The compression command performs the following tasks:
- Removing the \n and \t characters:
tr -d '\n\t'
- Removing extra spaces:
tr -s ' ' or sed 's/[ ]\+/ /g'
- Removing comments:
sed 's:/\*.*\*/::g'
: is used as a sed delimiter to avoid the need to escape / since we need to use /* and */.
In sed, * is escaped as \*.
.* matches all the text in between /* and */.
- Removing all the spaces preceding and suffixing the {, }, (, ), ;, :, and , characters:
sed 's/ \?\([{}();,:]\) \?/\1/g'
The preceding sed statement works like this:
- / \?\([{}();,:]\) \?/ in the sed code is the match part, and /\1 /g is the replacement part.
- \([{}();,:]\) is used to match any one character in the [ { }( ) ; , : ] set (spaces inserted for readability). \( and \) are group operators used to memorize the match and back reference in the replacement part. ( and ) are escaped to give them a special meaning as a group operator.\? precedes and follows the group operators to match the space character that may precede or follow any of the characters in the set.

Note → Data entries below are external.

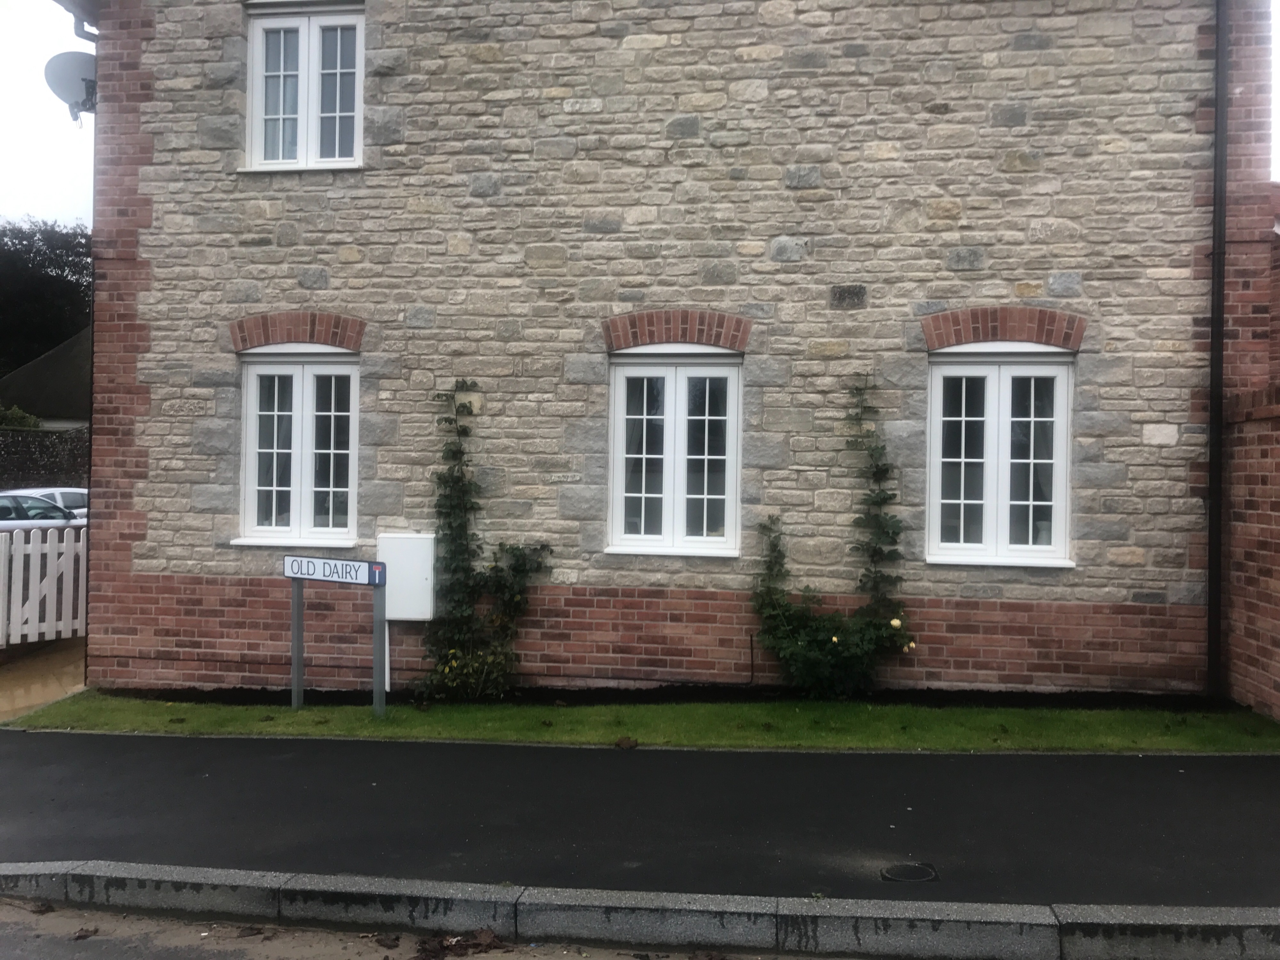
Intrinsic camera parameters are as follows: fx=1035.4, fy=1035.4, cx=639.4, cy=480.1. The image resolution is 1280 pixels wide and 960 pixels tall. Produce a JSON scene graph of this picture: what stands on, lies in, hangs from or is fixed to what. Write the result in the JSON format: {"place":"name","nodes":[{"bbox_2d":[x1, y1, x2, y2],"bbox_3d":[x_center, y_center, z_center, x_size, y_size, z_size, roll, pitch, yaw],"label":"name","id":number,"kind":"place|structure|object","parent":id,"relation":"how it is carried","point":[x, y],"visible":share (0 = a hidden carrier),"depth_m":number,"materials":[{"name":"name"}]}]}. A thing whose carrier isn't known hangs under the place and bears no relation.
{"place":"outdoors","nodes":[
{"label":"outdoors","id":0,"kind":"place"},
{"bbox_2d":[0,634,88,720],"label":"driveway","id":1,"kind":"structure","parent":0,"point":[62,662],"materials":[{"name":"concrete"}]},
{"bbox_2d":[0,522,88,646],"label":"white fence","id":2,"kind":"object","parent":1,"relation":"on","point":[22,552],"visible":0.87,"depth_m":10.33,"materials":[{"name":"white wood"}]},
{"bbox_2d":[0,427,89,491],"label":"stone wall","id":3,"kind":"structure","parent":0,"point":[25,450],"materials":[{"name":"grey stone"}]},
{"bbox_2d":[0,328,92,429],"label":"neighbouring house","id":4,"kind":"structure","parent":0,"point":[49,407],"depth_m":30.57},
{"bbox_2d":[0,0,97,235],"label":"sky","id":5,"kind":"structure","parent":0,"point":[41,173],"materials":[{"name":"white"}]},
{"bbox_2d":[0,900,821,959],"label":"road","id":6,"kind":"structure","parent":0,"point":[14,926],"materials":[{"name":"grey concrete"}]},
{"bbox_2d":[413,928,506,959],"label":"dry leaves","id":7,"kind":"object","parent":6,"relation":"on","point":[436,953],"visible":0.96,"depth_m":3.74,"materials":[{"name":"brown plant"}]},
{"bbox_2d":[0,730,1279,906],"label":"pavement","id":8,"kind":"structure","parent":0,"point":[1178,775],"materials":[{"name":"grey asphalt"}]},
{"bbox_2d":[879,861,939,883],"bbox_3d":[1.061,1.563,4.092,0.235,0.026,0.243,1,0,8],"label":"manhole cover","id":9,"kind":"object","parent":8,"relation":"in","point":[889,875],"visible":0.94,"depth_m":4.08,"materials":[{"name":"black metal"}]},
{"bbox_2d":[2,692,1279,753],"label":"lawn","id":10,"kind":"structure","parent":0,"point":[1103,724],"materials":[{"name":"green plant"}]},
{"bbox_2d":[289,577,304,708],"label":"sign post","id":11,"kind":"object","parent":10,"relation":"in","point":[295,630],"visible":0.88,"depth_m":7.33,"materials":[{"name":"grey metal"}]},
{"bbox_2d":[283,553,388,717],"bbox_3d":[-1.990,1.095,6.903,0.916,1.162,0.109,1,0,26],"label":"sign","id":12,"kind":"object","parent":10,"relation":"on","point":[295,654],"visible":0.97,"depth_m":6.88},
{"bbox_2d":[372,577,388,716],"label":"sign post","id":13,"kind":"object","parent":10,"relation":"in","point":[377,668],"visible":0.94,"depth_m":7.06,"materials":[{"name":"grey metal"}]},
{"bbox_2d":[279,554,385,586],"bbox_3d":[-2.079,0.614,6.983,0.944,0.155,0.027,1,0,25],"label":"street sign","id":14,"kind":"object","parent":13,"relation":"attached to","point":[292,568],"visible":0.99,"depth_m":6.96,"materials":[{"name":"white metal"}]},
{"bbox_2d":[613,735,639,748],"bbox_3d":[-0.083,1.556,6.182,0.147,0.067,0.145,1,0,-6],"label":"dry leaf","id":15,"kind":"object","parent":10,"relation":"on","point":[621,740],"visible":0.99,"depth_m":6.15,"materials":[{"name":"brown"}]},
{"bbox_2d":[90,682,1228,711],"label":"soil bed","id":16,"kind":"object","parent":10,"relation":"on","point":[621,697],"visible":0.44,"depth_m":7.38,"materials":[{"name":"black soil"}]},
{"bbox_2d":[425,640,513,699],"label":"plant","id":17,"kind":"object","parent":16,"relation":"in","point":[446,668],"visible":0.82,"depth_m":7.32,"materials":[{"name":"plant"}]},
{"bbox_2d":[420,380,553,699],"bbox_3d":[-1.096,0.473,7.529,1.133,2.303,0.659,1,0,8],"label":"climbing plant","id":18,"kind":"object","parent":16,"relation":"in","point":[465,619],"visible":0.97,"depth_m":7.51,"materials":[{"name":"green plant"}]},
{"bbox_2d":[750,373,919,697],"bbox_3d":[1.362,0.422,7.228,1.402,2.275,0.677,1,0,8],"label":"climbing plant","id":19,"kind":"object","parent":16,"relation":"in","point":[836,638],"visible":0.98,"depth_m":7.18,"materials":[{"name":"green plant"}]},
{"bbox_2d":[68,0,1270,697],"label":"stone house","id":20,"kind":"structure","parent":0,"point":[785,482],"depth_m":7.83,"materials":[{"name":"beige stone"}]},
{"bbox_2d":[43,49,98,121],"bbox_3d":[-4.489,-3.167,8.365,0.530,0.572,0.499,1,0,8],"label":"satellite dish","id":21,"kind":"object","parent":20,"relation":"attached to","point":[64,68],"visible":0.71,"depth_m":8.28,"materials":[{"name":"grey metal"}]},
{"bbox_2d":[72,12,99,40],"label":"drainpipe","id":22,"kind":"object","parent":20,"relation":"attached to","point":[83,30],"visible":0.29,"depth_m":8.46,"materials":[{"name":"grey metal"}]},
{"bbox_2d":[232,351,360,546],"bbox_3d":[-2.596,-0.274,8.075,1.120,1.685,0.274,1,0,8],"label":"window","id":23,"kind":"structure","parent":20,"relation":"in","point":[274,488],"depth_m":8.08,"materials":[{"name":"white"}]},
{"bbox_2d":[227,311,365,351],"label":"brick arch","id":24,"kind":"structure","parent":20,"relation":"in","point":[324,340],"depth_m":7.85,"materials":[{"name":"red brick"}]},
{"bbox_2d":[242,2,365,172],"bbox_3d":[-2.583,-3.055,8.147,1.146,1.556,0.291,1,0,8],"label":"upper window","id":25,"kind":"structure","parent":20,"relation":"in","point":[258,33],"depth_m":8.14,"materials":[{"name":"white"}]},
{"bbox_2d":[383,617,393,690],"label":"pipe","id":26,"kind":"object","parent":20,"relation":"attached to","point":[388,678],"visible":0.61,"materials":[{"name":"white plastic"}]},
{"bbox_2d":[376,531,436,618],"bbox_3d":[-1.733,0.712,7.636,0.491,0.622,0.195,1,0,8],"label":"utility box","id":27,"kind":"object","parent":20,"relation":"attached to","point":[404,617],"visible":0.85,"depth_m":7.56,"materials":[{"name":"white plastic"}]},
{"bbox_2d":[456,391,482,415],"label":"stone","id":28,"kind":"object","parent":20,"relation":"attached to","point":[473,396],"visible":0.58,"depth_m":7.71,"materials":[{"name":"stone"}]},
{"bbox_2d":[606,351,743,557],"bbox_3d":[0.274,-0.216,7.819,1.107,1.704,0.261,1,0,8],"label":"window","id":29,"kind":"structure","parent":20,"relation":"in","point":[642,536],"depth_m":7.83,"materials":[{"name":"white"}]},
{"bbox_2d":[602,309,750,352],"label":"brick arch","id":30,"kind":"structure","parent":20,"relation":"in","point":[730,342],"depth_m":7.56,"materials":[{"name":"red brick"}]},
{"bbox_2d":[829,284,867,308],"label":"stone","id":31,"kind":"object","parent":20,"relation":"in","point":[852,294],"visible":0.94,"depth_m":7.46,"materials":[{"name":"grey stone"}]},
{"bbox_2d":[924,349,1076,567],"bbox_3d":[2.609,-0.186,7.540,1.124,1.732,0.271,1,0,8],"label":"window","id":32,"kind":"structure","parent":20,"relation":"in","point":[1058,498],"depth_m":7.54,"materials":[{"name":"white"}]},
{"bbox_2d":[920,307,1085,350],"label":"brick arch","id":33,"kind":"structure","parent":20,"relation":"in","point":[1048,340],"depth_m":7.32,"materials":[{"name":"red brick"}]},
{"bbox_2d":[1205,0,1228,690],"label":"drainpipe","id":34,"kind":"object","parent":20,"relation":"attached to","point":[1217,332],"visible":0.95,"depth_m":7.41,"materials":[{"name":"black metal"}]},
{"bbox_2d":[1221,385,1279,722],"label":"brick wall","id":35,"kind":"structure","parent":0,"point":[1278,595],"depth_m":6.93,"materials":[{"name":"red brick"}]},
{"bbox_2d":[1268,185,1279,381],"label":"neighbouring building","id":36,"kind":"structure","parent":0,"point":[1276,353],"materials":[{"name":"red brick"}]},
{"bbox_2d":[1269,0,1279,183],"label":"sky","id":37,"kind":"structure","parent":0,"point":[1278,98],"materials":[{"name":"white"}]},
{"label":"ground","id":38,"kind":"structure","parent":0},
{"bbox_2d":[0,404,43,429],"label":"shrub","id":39,"kind":"object","parent":38,"relation":"on","point":[17,423],"visible":0.36,"depth_m":25.72,"materials":[{"name":"green plant"}]},
{"bbox_2d":[0,492,80,531],"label":"car","id":40,"kind":"object","parent":38,"relation":"on","point":[41,507],"visible":0.43,"depth_m":15.52,"materials":[{"name":"metal"}]},
{"bbox_2d":[0,217,92,376],"label":"tree","id":41,"kind":"object","parent":38,"relation":"on","point":[33,299],"visible":0.6,"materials":[{"name":"green plant"}]},
{"bbox_2d":[0,860,1279,959],"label":"kerb","id":42,"kind":"structure","parent":38,"relation":"on","point":[210,872],"depth_m":3.70,"materials":[{"name":"grey stone"}]}
]}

- In the replacement part, the match string (that is, the combination of :, a space (optional), a character from the set, and again an optional space) is replaced with the character matched. It uses a back reference to the character matched and memorized using the group operator (). Back-referenced characters refer to a group match using the \1 symbol.
The decompression command works as follows:
- s/;/;\n/g replaces ; with ;\n
- s/{/{\n\n/g replaces { with {\n\n
- s/}/\n\n}/g replaces } with \n\n}